SET TASKS =
**1.** In the passage on the polar intensity curve, what is the mean horizontal intensity of the lamp in candle power?
**2.** Continue the passage on the polar intensity curve from its last sentence.

Figure IV shows the method and is explained thus: The polar curve OAHB corresponds to the distribution of intensity from an inverted incandescent lamp having its base at V and tip at V´. This is not precisely true but the only variation to speak of is that the tip candle power does not fall off so much as the curve between B and O. This variation is slight, however. The mean horizontal intensity is OH, the diameter of the circle, and in this case is equal to 12.4 candle power. In the diagram the construction is adapted to zones of 30° and the radii of the midzones found i.e. at +75°, +45°, +15°, -15°, -45° -75°. These are marked by dotted lines Ot, Os, Or, Or´, Os´, Ot´ respectively.

GIVEN DATA =
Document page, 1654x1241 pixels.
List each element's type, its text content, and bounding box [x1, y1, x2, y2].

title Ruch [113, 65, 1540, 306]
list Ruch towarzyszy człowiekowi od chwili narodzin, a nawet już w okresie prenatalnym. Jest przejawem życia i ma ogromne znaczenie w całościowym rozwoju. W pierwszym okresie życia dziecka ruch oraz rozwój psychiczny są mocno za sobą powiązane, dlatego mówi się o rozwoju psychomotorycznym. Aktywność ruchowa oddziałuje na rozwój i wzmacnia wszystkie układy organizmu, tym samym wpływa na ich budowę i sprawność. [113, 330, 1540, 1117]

ANSWERS BELOW =
**1.** 12.4 candle power.

**2.**
With radius Or and center O, the arc hra is described through an angle of 30°. The radius Oa is drawn at the end of the arc. A distance Ab is measured from a along a O equal to Os, the second midzone radius. With a center b and radius Os, the arc ac is described through an angle of 30° so that bc makes an angle of 60° with the horizontal OH. The line bc is drawn at the end of this arc. From c towards b, a distance cd is marked off equal to Ot, the third midzone radius. With center d and radius Ot, the arc ce is described through an angle of 30° so that de makes an angle of 90° with the horizontal OH. The line de is drawn.

The arc ha´c´e´ is extended from the horizontal to the vertical beneath in the same manner as above by steps of 30° with centers O, b´, and d´, and radii Or´, OS´ and Ot´ respectively. The curve ecarr´a´c´e´ is now continuous and complete. A vertical line QQ´ is drawn through the convenient point H and the points ecaa´c´e´ are projected upon the same. The length HQ, is the upper hemispherical intensity and the length HQ´ the lower hemispherical intensity. Their arithmetical mean is the mean spherical intensity. Since in this case the upper and lower hemispheres are symmetrical HQ=HQ´=QQ´/2 = mean spherical intensity. By measurement this half length is found to be 3.125 inches and from the scale used this corresponds to 9.67 candle power. The spherical reduction factor for these lamps is, then

9.67/12.4=78%

Fig IV
Kennelly’s Diagram for Spherical C.P.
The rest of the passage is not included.